Ready for the first rehearsal of a new adaptation of Mary Stuart, actor Marie Colombe finds herself working opposite Pauline Prévost, an American Gender Studies scholar with no acting experience or knowledge of French. Already annoyed by Prévost being obviously ill-suited for the role, the tension between the pair increases when they discover they have both been promised the role of Elizabeth. What then follows is a battle for power and respect – between both the performers and monarchs.

From the outset, Colombe is a formidable figure. A respected film actor and proprietor of the theatre, you can feel Colombe’s sense of self-entitlement over the project she claims has been created for her. As she becomes increasingly impatient with Prévost’s painful pronunciation and over-enthusiasm, her simmering frustration soon gives way to arrogance. It is in this tense exchange and seemingly established power dynamic that Prévost reveals she is more prepared for the role of Mary Stuart than she expected.

When Colombe and Prévost become the embittered monarchs, they are electric. Adrien Rogé’s close-ups of the actors allows their evocative performances to be felt through the screen.

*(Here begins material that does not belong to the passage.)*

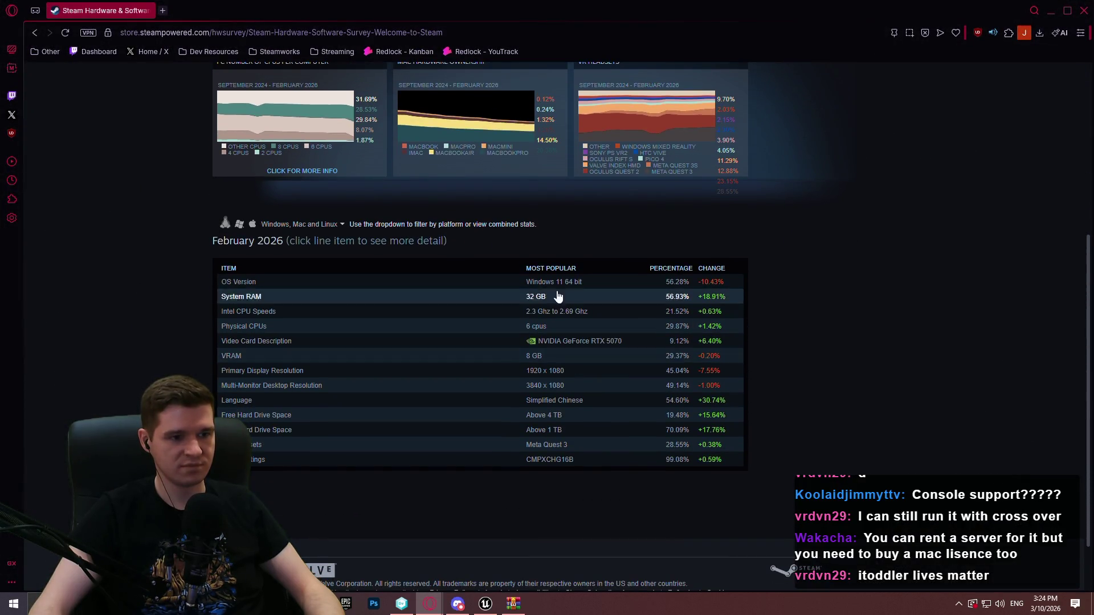
pyautogui.click(256, 288)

The rehearsal room set-up for the production also allows for minimal distractions, ensuring all focus is on Colombe and Prévost. Though Schiller’s work was originally written in German, the French adaptation adds a regal richness to the script, reflecting the language of Elizabeth I’s royal court and Mary Stuart’s French upbringing. Moreover, the scenes taken from Schiller’s original play will have viewers hoping to see a full performance of the play.

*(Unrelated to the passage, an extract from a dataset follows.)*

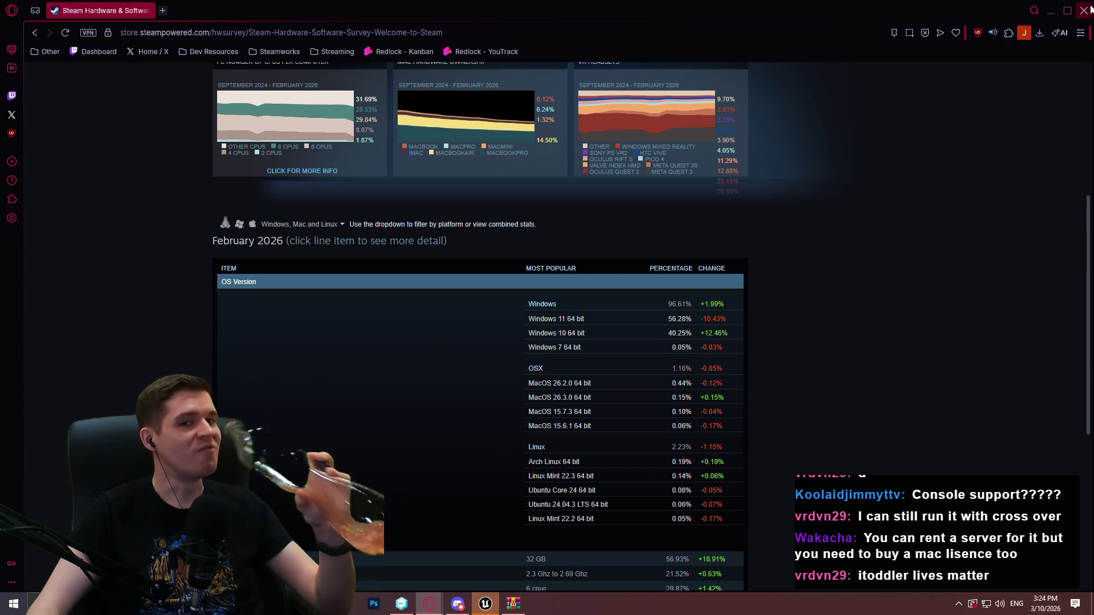
pyautogui.press('alt+Tab')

Unfortunately, what lets down Colombe and Prévost is the conceit at the centre of this interpretation: it simply doesn’t make sense. The fact that Prévost’s character would be cast in such a role is ludicrous. With the exception of the first a-ha moment, her apparent possession by Mary Stuart adds very little to the play. Instead, her cluelessness about what is going on between each scene is as grating as her initial excitement and attempt to read Mary’s lines.

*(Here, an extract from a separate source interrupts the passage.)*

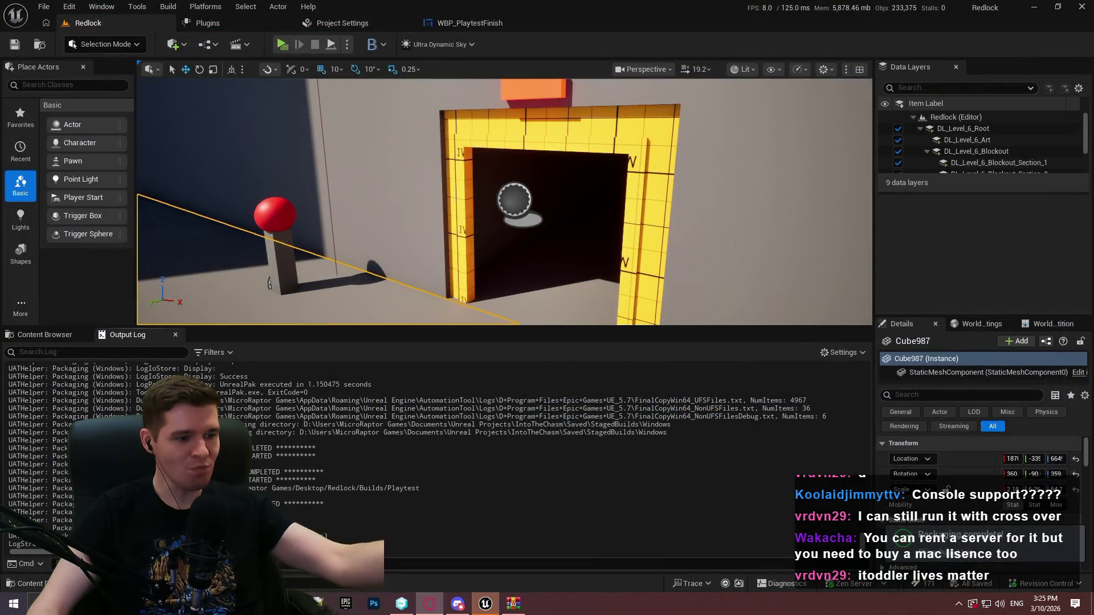
# Step: Close the Redlock Blockout Playtest zip view and launch Redlock.exe from Playtest's Windows folder
pyautogui.press('alt+Tab')
pyautogui.doubleClick(342, 126)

Though the interludes try to offer thought-provoking questions about the male lens that has long characterised these exceptional women, they feel like an afterthought – simply tacked on to add validity to Prévost’s background. Their underdevelopment is also somewhat undermined by the fact that this adaptation has been curated by a man. Though director and co-writer Sean Hardy may be absent within the film, it is still his narrative being shared. Of course, this may be the point Hardy is trying to make, yet this quasi-self-awareness does not go far enough.

Summertide’s Mary Stuart is successful in reminding us of the exceptional nature of Elizabeth and Mary, who defied their label as the weaker sex. Had the company done more to explore history’s depiction of the pair, rather than looking for humour or a shock factor in Prévost’s character, this production could have been exceptional also.